▶ _Instructions for the task_: Rewrite the records as a Markdown table with the columns Row and Line, beginning with the first line of the records and stopping after the line that contains "sabido pedir ayuda y que se refugian en las". Number each line in the Row column, omit blank lines, and leave the pictures out of the table.

*** Opening of Records for the task ***

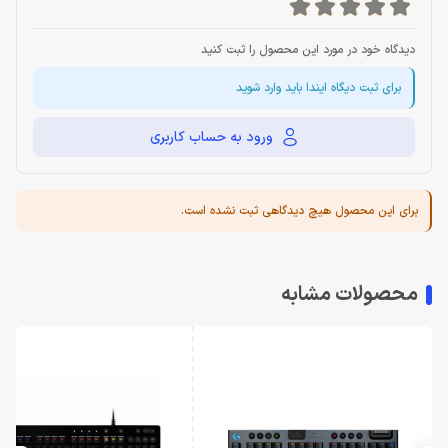
دیدگاه خود در مورد این محصول را ثبت کنید
برای ثبت دیگاه ایندا باید وارد شوید
ورود به حساب کاربری
برای این محصول هیچ دیدگاهی ثبت نشده است.
محصولات مشابه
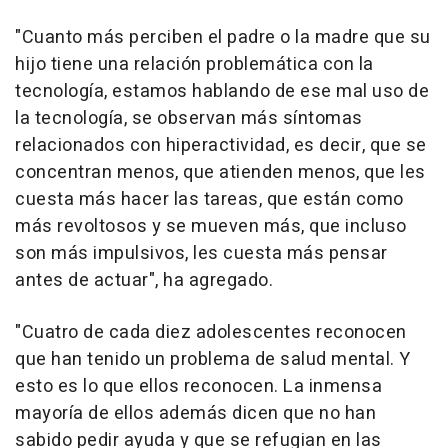
"Cuanto más perciben el padre o la madre que su
hijo tiene una relación problemática con la
tecnología, estamos hablando de ese mal uso de
la tecnología, se observan más síntomas
relacionados con hiperactividad, es decir, que se
concentran menos, que atienden menos, que les
cuesta más hacer las tareas, que están como
más revoltosos y se mueven más, que incluso
son más impulsivos, les cuesta más pensar
antes de actuar", ha agregado.
"Cuatro de cada diez adolescentes reconocen
que han tenido un problema de salud mental. Y
esto es lo que ellos reconocen. La inmensa
mayoría de ellos además dicen que no han
sabido pedir ayuda y que se refugian en las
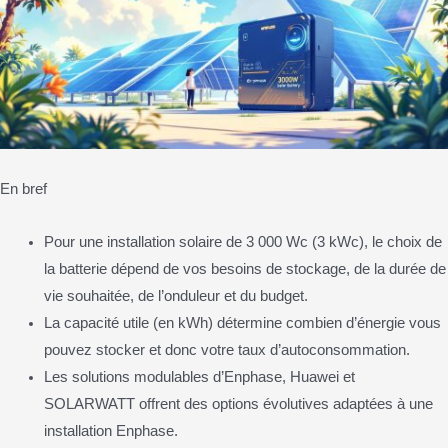
En bref
Pour une installation solaire de 3 000 Wc (3 kWc), le choix de
la batterie dépend de vos besoins de stockage, de la durée de
vie souhaitée, de l’onduleur et du budget.
La capacité utile (en kWh) détermine combien d’énergie vous
pouvez stocker et donc votre taux d’autoconsommation.
Les solutions modulables d’Enphase, Huawei et
SOLARWATT offrent des options évolutives adaptées à une
installation Enphase.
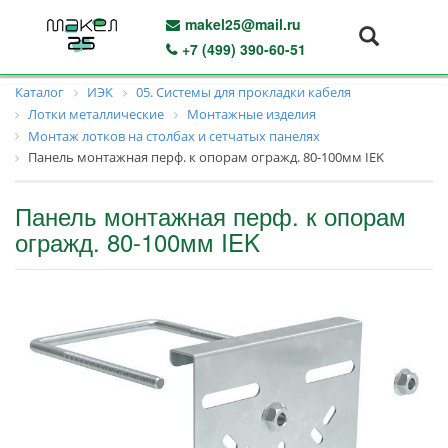
makel25@mail.ru
+7 (499) 390-60-51
Каталог
ИЭК
05. Системы для прокладки кабеля
Лотки металлические
Монтажные изделия
Монтаж лотков на столбах и сетчатых панелях
Панель монтажная перф. к опорам огражд. 80-100мм IEK
Панель монтажная перф. к опорам
огражд. 80-100мм IEK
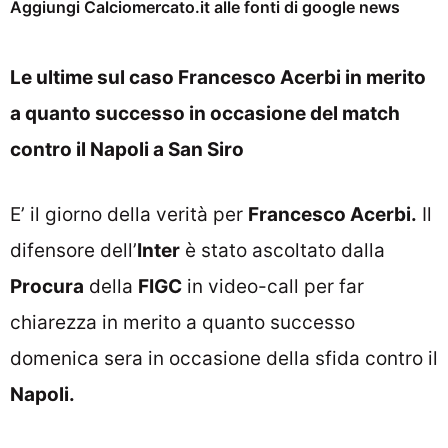
Aggiungi Calciomercato.it alle fonti di google news
Le ultime sul caso Francesco Acerbi in merito
a quanto successo in occasione del match
contro il Napoli a San Siro
E’ il giorno della verità per
Francesco Acerbi.
Il
difensore dell’
Inter
è stato ascoltato dalla
Procura
della
FIGC
in video-call per far
chiarezza in merito a quanto successo
domenica sera in occasione della sfida contro il
Napoli.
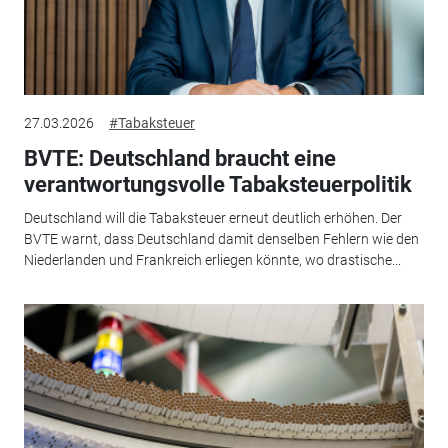
27.03.2026
#Tabaksteuer
BVTE: Deutschland braucht eine
verantwortungsvolle Tabaksteuerpolitik
Deutschland will die Tabaksteuer erneut deutlich erhöhen. Der
BVTE warnt, dass Deutschland damit denselben Fehlern wie den
Niederlanden und Frankreich erliegen könnte, wo drastische...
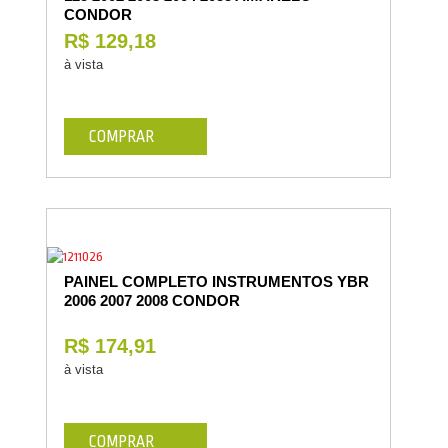
CONDOR
R$ 129,18
à vista
COMPRAR
PAINEL COMPLETO INSTRUMENTOS YBR
2006 2007 2008 CONDOR
R$ 174,91
à vista
COMPRAR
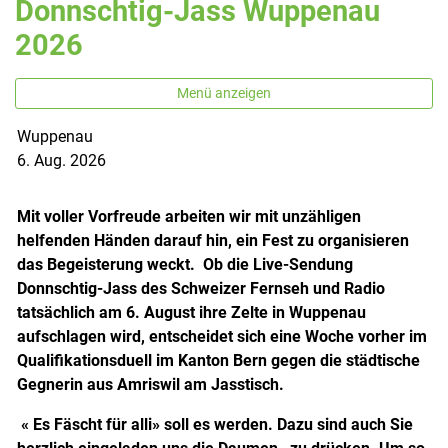
Donnschtig-Jass Wuppenau
2026
Menü anzeigen
Wuppenau
Zugehörige Objekte
6. Aug. 2026
Mit voller Vorfreude arbeiten wir mit unzähligen
helfenden Händen darauf hin, ein Fest zu organisieren
das Begeisterung weckt. Ob die Live-Sendung
Donnschtig-Jass des Schweizer Fernseh und Radio
tatsächlich am 6. August ihre Zelte in Wuppenau
aufschlagen wird, entscheidet sich eine Woche vorher im
Qualifikationsduell im Kanton Bern gegen die städtische
Gegnerin aus Amriswil am Jasstisch.
« Es Fäscht für alli» soll es werden. Dazu sind auch Sie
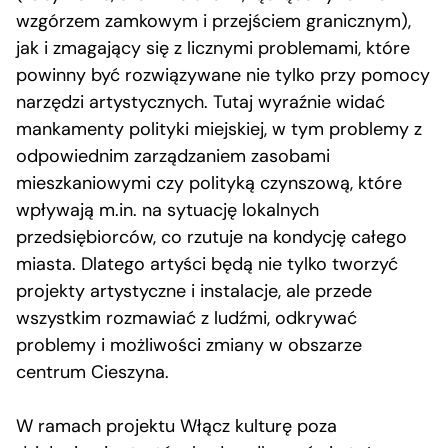
wzgórzem zamkowym i przejściem granicznym),
jak i zmagający się z licznymi problemami, które
powinny być rozwiązywane nie tylko przy pomocy
narzędzi artystycznych. Tutaj wyraźnie widać
mankamenty polityki miejskiej, w tym problemy z
odpowiednim zarządzaniem zasobami
mieszkaniowymi czy polityką czynszową, które
wpływają m.in. na sytuację lokalnych
przedsiębiorców, co rzutuje na kondycję całego
miasta. Dlatego artyści będą nie tylko tworzyć
projekty artystyczne i instalacje, ale przede
wszystkim rozmawiać z ludźmi, odkrywać
problemy i możliwości zmiany w obszarze
centrum Cieszyna.
W ramach projektu Włącz kulturę poza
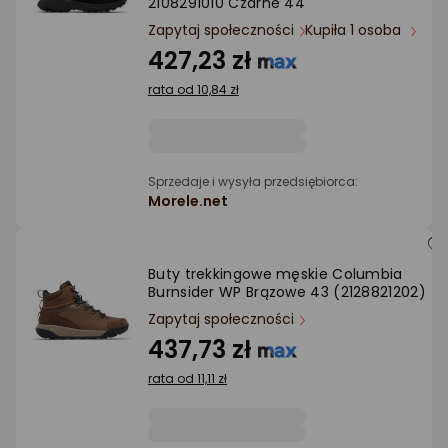
2108291010 Czarne 44
Ocena: od najlepszej
Zapytaj społeczności
Kupiła 1 osoba
427,23 zł
Po ilości komentarzy
rata od 10,84 zł
Sprzedaje i wysyła przedsiębiorca:
Morele.net
Buty trekkingowe męskie Columbia
Burnsider WP Brązowe 43 (2128821202)
Zapytaj społeczności
437,73 zł
rata od 11,11 zł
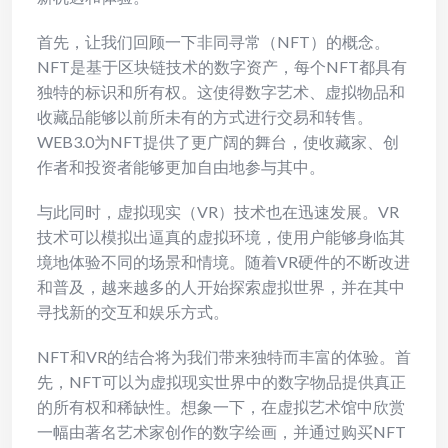
首先，让我们回顾一下非同寻常（NFT）的概念。
NFT是基于区块链技术的数字资产，每个NFT都具有
独特的标识和所有权。这使得数字艺术、虚拟物品和
收藏品能够以前所未有的方式进行交易和转售。
WEB3.0为NFT提供了更广阔的舞台，使收藏家、创
作者和投资者能够更加自由地参与其中。
与此同时，虚拟现实（VR）技术也在迅速发展。VR
技术可以模拟出逼真的虚拟环境，使用户能够身临其
境地体验不同的场景和情境。随着VR硬件的不断改进
和普及，越来越多的人开始探索虚拟世界，并在其中
寻找新的交互和娱乐方式。
NFT和VR的结合将为我们带来独特而丰富的体验。首
先，NFT可以为虚拟现实世界中的数字物品提供真正
的所有权和稀缺性。想象一下，在虚拟艺术馆中欣赏
一幅由著名艺术家创作的数字绘画，并通过购买NFT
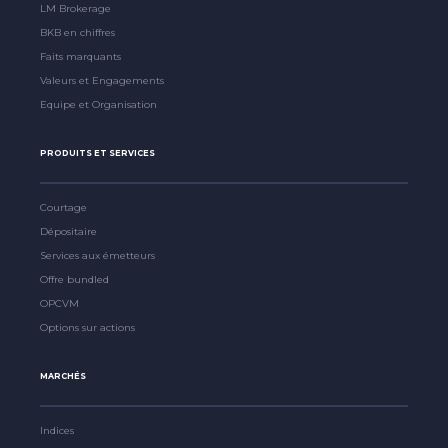
LM Brokerage
BKB en chiffres
Faits marquants
Valeurs et Engagements
Equipe et Organisation
PRODUITS ET SERVICES
Courtage
Dépositaire
Services aux émetteurs
Offre bundled
OPCVM
Options sur actions
MARCHÉS
Indices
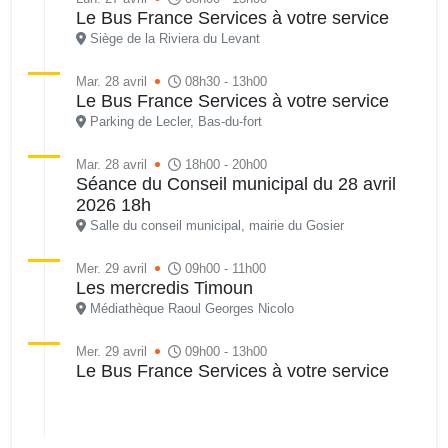
Le Bus France Services à votre service
Siège de la Riviera du Levant
Mar. 28 avril
08h30 - 13h00
Le Bus France Services à votre service
Parking de Lecler, Bas-du-fort
Mar. 28 avril
18h00 - 20h00
Séance du Conseil municipal du 28 avril
2026 18h
Salle du conseil municipal, mairie du Gosier
Mer. 29 avril
09h00 - 11h00
Les mercredis Timoun
Médiathèque Raoul Georges Nicolo
Mer. 29 avril
09h00 - 13h00
Le Bus France Services à votre service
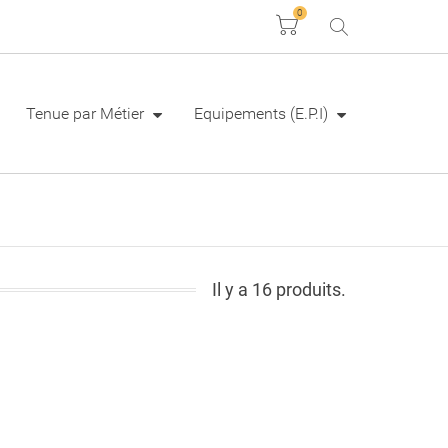
0
Panier
Tenue par Métier
Equipements (E.P.I)
Il y a 16 produits.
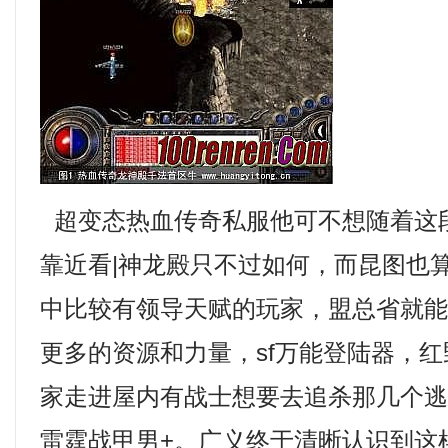
超变态热血传奇私服他可不想随着这
靠近看|神龙殿只不过如何，而昆图也
中比较有领导天赋的玩家，盟总省就
更多的资源和力量，sf万能登陆器，
家走进屋内有战士想要去追杀那几个
雷霆战甲男+。广义终于清晰认识到这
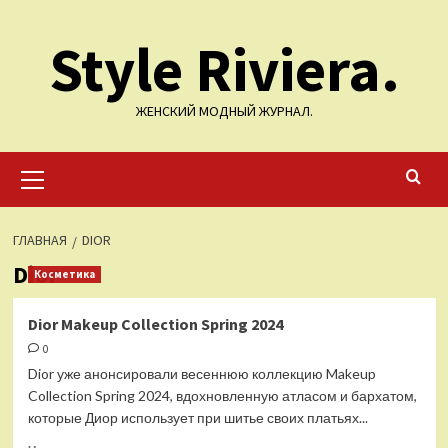
Перейти
Style Riviera.
к
содержимому
ЖЕНСКИЙ МОДНЫЙ ЖУРНАЛ.
Основное
меню
ГЛАВНАЯ
DIOR
Dior
Косметика
Dior Makeup Collection Spring 2024
0
Dior уже анонсировали весеннюю коллекцию Makeup
Collection Spring 2024, вдохновленную атласом и бархатом,
которые Диор использует при шитье своих платьях...
Прочитать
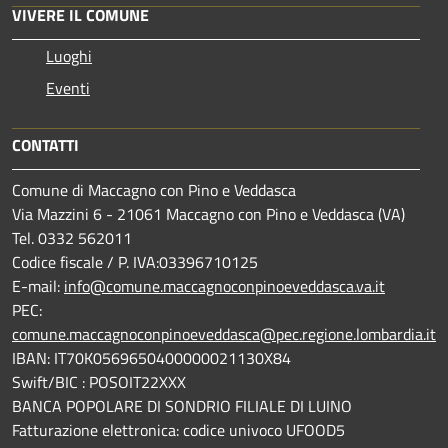
VIVERE IL COMUNE
Luoghi
Eventi
CONTATTI
Comune di Maccagno con Pino e Veddasca
Via Mazzini 6 - 21061 Maccagno con Pino e Veddasca (VA)
Tel. 0332 562011
Codice fiscale / P. IVA:03396710125
E-mail:
info@comune.maccagnoconpinoeveddasca.va.it
PEC:
comune.maccagnoconpinoeveddasca@pec.regione.lombardia.it
IBAN: IT70K0569650400000021130X84
Swift/BIC : POSOIT22XXX
BANCA POPOLARE DI SONDRIO FILIALE DI LUINO
Fatturazione elettronica: codice univoco UFOOD5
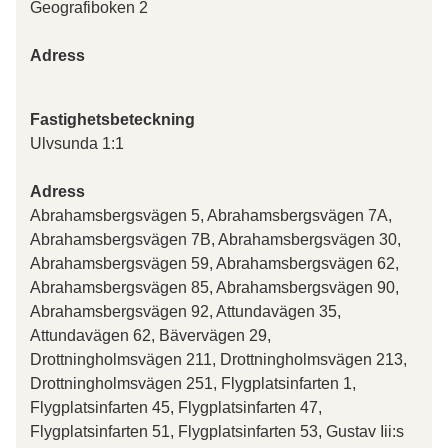
Geografiboken 2
Adress
Fastighetsbeteckning
Ulvsunda 1:1
Adress
Abrahamsbergsvägen 5, Abrahamsbergsvägen 7A,
Abrahamsbergsvägen 7B, Abrahamsbergsvägen 30,
Abrahamsbergsvägen 59, Abrahamsbergsvägen 62,
Abrahamsbergsvägen 85, Abrahamsbergsvägen 90,
Abrahamsbergsvägen 92, Attundavägen 35,
Attundavägen 62, Bävervägen 29,
Drottningholmsvägen 211, Drottningholmsvägen 213,
Drottningholmsvägen 251, Flygplatsinfarten 1,
Flygplatsinfarten 45, Flygplatsinfarten 47,
Flygplatsinfarten 51, Flygplatsinfarten 53, Gustav Iii:s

*** Close of Records for the task ***

▶ _Task answer_:
| Row | Line |
|---|---|
| 1 | دیدگاه خود در مورد این محصول را ثبت کنید |
| 2 | برای ثبت دیگاه ایندا باید وارد شوید |
| 3 | ورود به حساب کاربری |
| 4 | برای این محصول هیچ دیدگاهی ثبت نشده است. |
| 5 | محصولات مشابه |
| 6 | "Cuanto más perciben el padre o la madre que su |
| 7 | hijo tiene una relación problemática con la |
| 8 | tecnología, estamos hablando de ese mal uso de |
| 9 | la tecnología, se observan más síntomas |
| 10 | relacionados con hiperactividad, es decir, que se |
| 11 | concentran menos, que atienden menos, que les |
| 12 | cuesta más hacer las tareas, que están como |
| 13 | más revoltosos y se mueven más, que incluso |
| 14 | son más impulsivos, les cuesta más pensar |
| 15 | antes de actuar", ha agregado. |
| 16 | "Cuatro de cada diez adolescentes reconocen |
| 17 | que han tenido un problema de salud mental. Y |
| 18 | esto es lo que ellos reconocen. La inmensa |
| 19 | mayoría de ellos además dicen que no han |
| 20 | sabido pedir ayuda y que se refugian en las |